By - 23 November 2015

Greek gambling operator OPAP is considering taking legal action against the Greek government if it introduces a new gambling tax that OPAP believes will render any future VLT sector unworkable.

OPAP has slammed the potential gambling tax, agreed in principal by the country’s government and its international creditors, as counterproductive saying it would actually damage the government’s revenue from gaming tax.

Most importantly OPAP has said the new tax would make the future VLT sector unprofitable. OPAP has already paid €560m to build its first 50 VLT halls. The loss of the future VLT sector would wipe off €300m from the government’s tax in 2016.

OPAP had initially planned to roll out its VLTs in June this year but put the brakes on once government introduced some 11th hour changes that would affect the sustainability of the business model. These included lower jackpots, daily loss limits and limits on length of play.

The new tax, announced by Greek Finance Minister Euclid Tsakalotos would see a tax of €0.05 imposed on OPAP’s lotteries and sports betting in an attempt to raise €300 to €400m a year for the government.
Czech businessman Jiri Smejc, who owns Emma Capital a major investor in OPAP, said to Reuters: “We believe it is just a matter of time. They badly need the revenue. We have discussed with the government that in these upcoming weeks, if it will not be solved, we will need to file some lawsuit,” he said. “We have clear promises they will change [the regulation] but still nothing has happened. That is why we froze the project, because for us it does not make sense economically now to do it.”

Last year OPAP paid over 500m in taxes to the government.
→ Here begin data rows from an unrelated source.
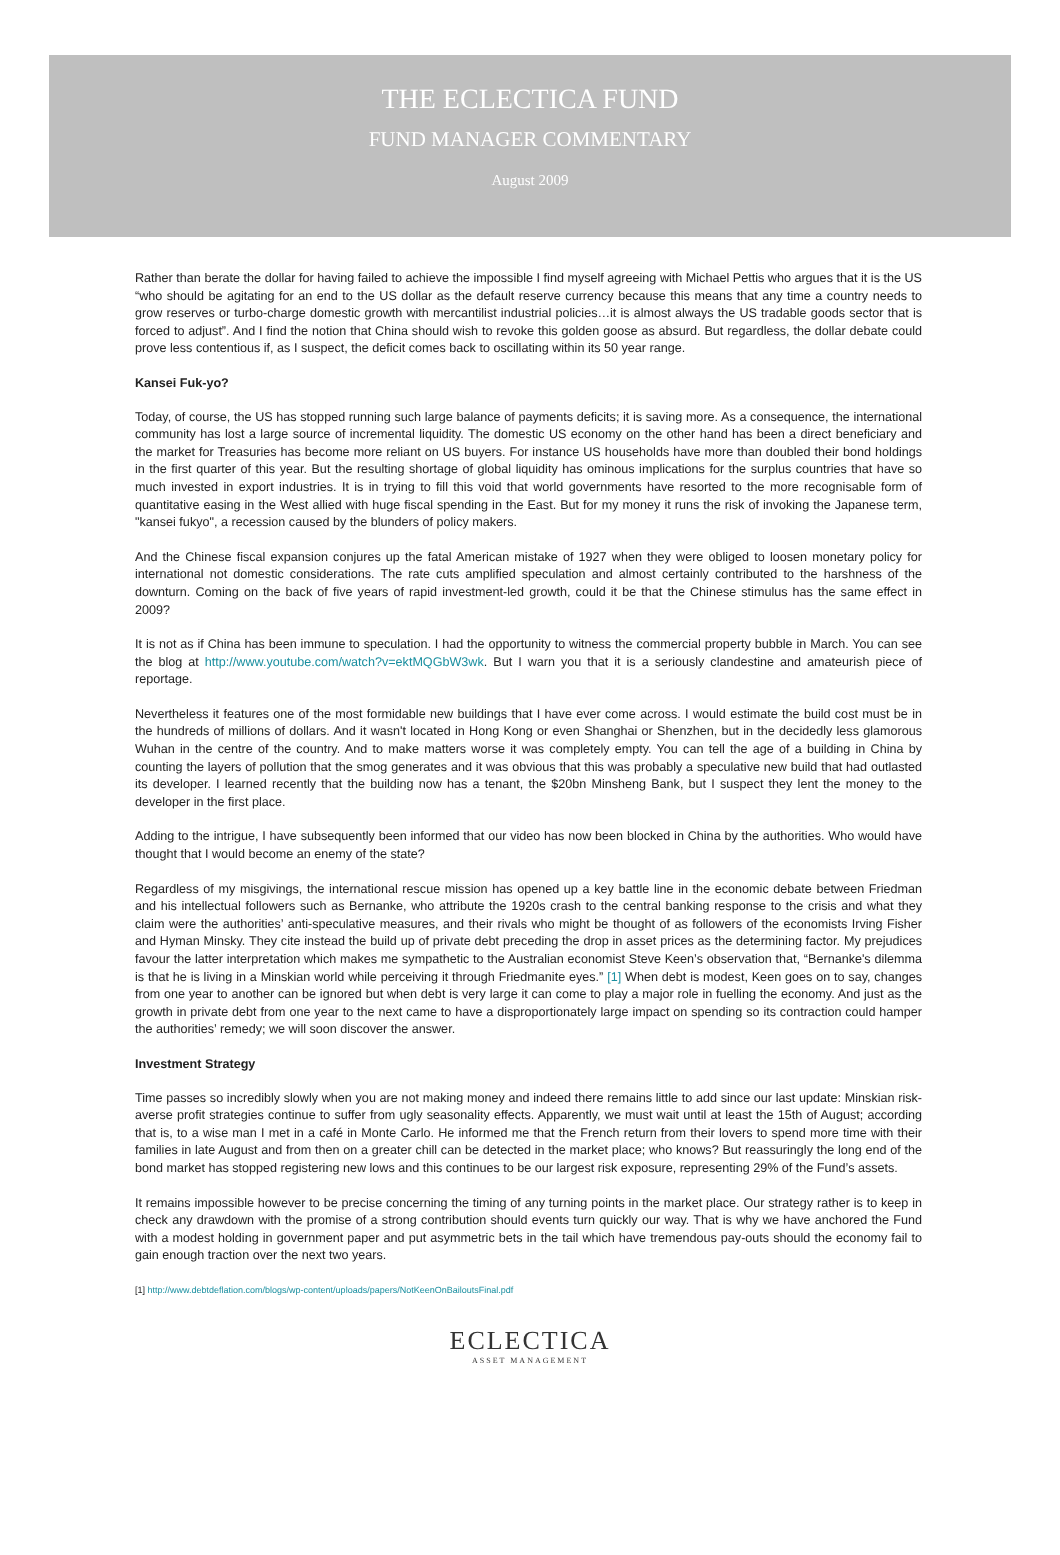THE ECLECTICA FUND
FUND MANAGER COMMENTARY
August 2009
Rather than berate the dollar for having failed to achieve the impossible I find myself agreeing with Michael Pettis who argues that it is the US “who should be agitating for an end to the US dollar as the default reserve currency because this means that any time a country needs to grow reserves or turbo-charge domestic growth with mercantilist industrial policies…it is almost always the US tradable goods sector that is forced to adjust”. And I find the notion that China should wish to revoke this golden goose as absurd. But regardless, the dollar debate could prove less contentious if, as I suspect, the deficit comes back to oscillating within its 50 year range.
Kansei Fuk-yo?
Today, of course, the US has stopped running such large balance of payments deficits; it is saving more. As a consequence, the international community has lost a large source of incremental liquidity. The domestic US economy on the other hand has been a direct beneficiary and the market for Treasuries has become more reliant on US buyers. For instance US households have more than doubled their bond holdings in the first quarter of this year. But the resulting shortage of global liquidity has ominous implications for the surplus countries that have so much invested in export industries. It is in trying to fill this void that world governments have resorted to the more recognisable form of quantitative easing in the West allied with huge fiscal spending in the East. But for my money it runs the risk of invoking the Japanese term, "kansei fukyo", a recession caused by the blunders of policy makers.
And the Chinese fiscal expansion conjures up the fatal American mistake of 1927 when they were obliged to loosen monetary policy for international not domestic considerations. The rate cuts amplified speculation and almost certainly contributed to the harshness of the downturn. Coming on the back of five years of rapid investment-led growth, could it be that the Chinese stimulus has the same effect in 2009?
It is not as if China has been immune to speculation. I had the opportunity to witness the commercial property bubble in March. You can see the blog at http://www.youtube.com/watch?v=ektMQGbW3wk. But I warn you that it is a seriously clandestine and amateurish piece of reportage.
Nevertheless it features one of the most formidable new buildings that I have ever come across. I would estimate the build cost must be in the hundreds of millions of dollars. And it wasn't located in Hong Kong or even Shanghai or Shenzhen, but in the decidedly less glamorous Wuhan in the centre of the country. And to make matters worse it was completely empty. You can tell the age of a building in China by counting the layers of pollution that the smog generates and it was obvious that this was probably a speculative new build that had outlasted its developer. I learned recently that the building now has a tenant, the $20bn Minsheng Bank, but I suspect they lent the money to the developer in the first place.
Adding to the intrigue, I have subsequently been informed that our video has now been blocked in China by the authorities. Who would have thought that I would become an enemy of the state?
Regardless of my misgivings, the international rescue mission has opened up a key battle line in the economic debate between Friedman and his intellectual followers such as Bernanke, who attribute the 1920s crash to the central banking response to the crisis and what they claim were the authorities’ anti-speculative measures, and their rivals who might be thought of as followers of the economists Irving Fisher and Hyman Minsky. They cite instead the build up of private debt preceding the drop in asset prices as the determining factor. My prejudices favour the latter interpretation which makes me sympathetic to the Australian economist Steve Keen’s observation that, “Bernanke's dilemma is that he is living in a Minskian world while perceiving it through Friedmanite eyes.” [1] When debt is modest, Keen goes on to say, changes from one year to another can be ignored but when debt is very large it can come to play a major role in fuelling the economy. And just as the growth in private debt from one year to the next came to have a disproportionately large impact on spending so its contraction could hamper the authorities’ remedy; we will soon discover the answer.
Investment Strategy
Time passes so incredibly slowly when you are not making money and indeed there remains little to add since our last update: Minskian risk-averse profit strategies continue to suffer from ugly seasonality effects. Apparently, we must wait until at least the 15th of August; according that is, to a wise man I met in a café in Monte Carlo. He informed me that the French return from their lovers to spend more time with their families in late August and from then on a greater chill can be detected in the market place; who knows? But reassuringly the long end of the bond market has stopped registering new lows and this continues to be our largest risk exposure, representing 29% of the Fund’s assets.
It remains impossible however to be precise concerning the timing of any turning points in the market place. Our strategy rather is to keep in check any drawdown with the promise of a strong contribution should events turn quickly our way. That is why we have anchored the Fund with a modest holding in government paper and put asymmetric bets in the tail which have tremendous pay-outs should the economy fail to gain enough traction over the next two years.
[1] http://www.debtdeflation.com/blogs/wp-content/uploads/papers/NotKeenOnBailoutsFinal.pdf
ECLECTICA
ASSET MANAGEMENT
This was generated by paying 30 per cent of its revenues along with a corporation tax.

Odysseas Christoforou, General Manager of Corporate Communication for OPAP, said adding even more tax now was discriminatory against OPAP.

“We have informed the government that such a move would be counter-efficient. It would not lead to the expected fiscal revenue and would severely hit our agent network as it would lead to a reduction of gaming in the country. Such a decline in activity will negatively affect state revenues,” Mr. Christoforou explained. “Beyond the financial consequences of imposing such a measure, legal issues were also raised, among them a discriminatory treatment against our company and our network of agents.”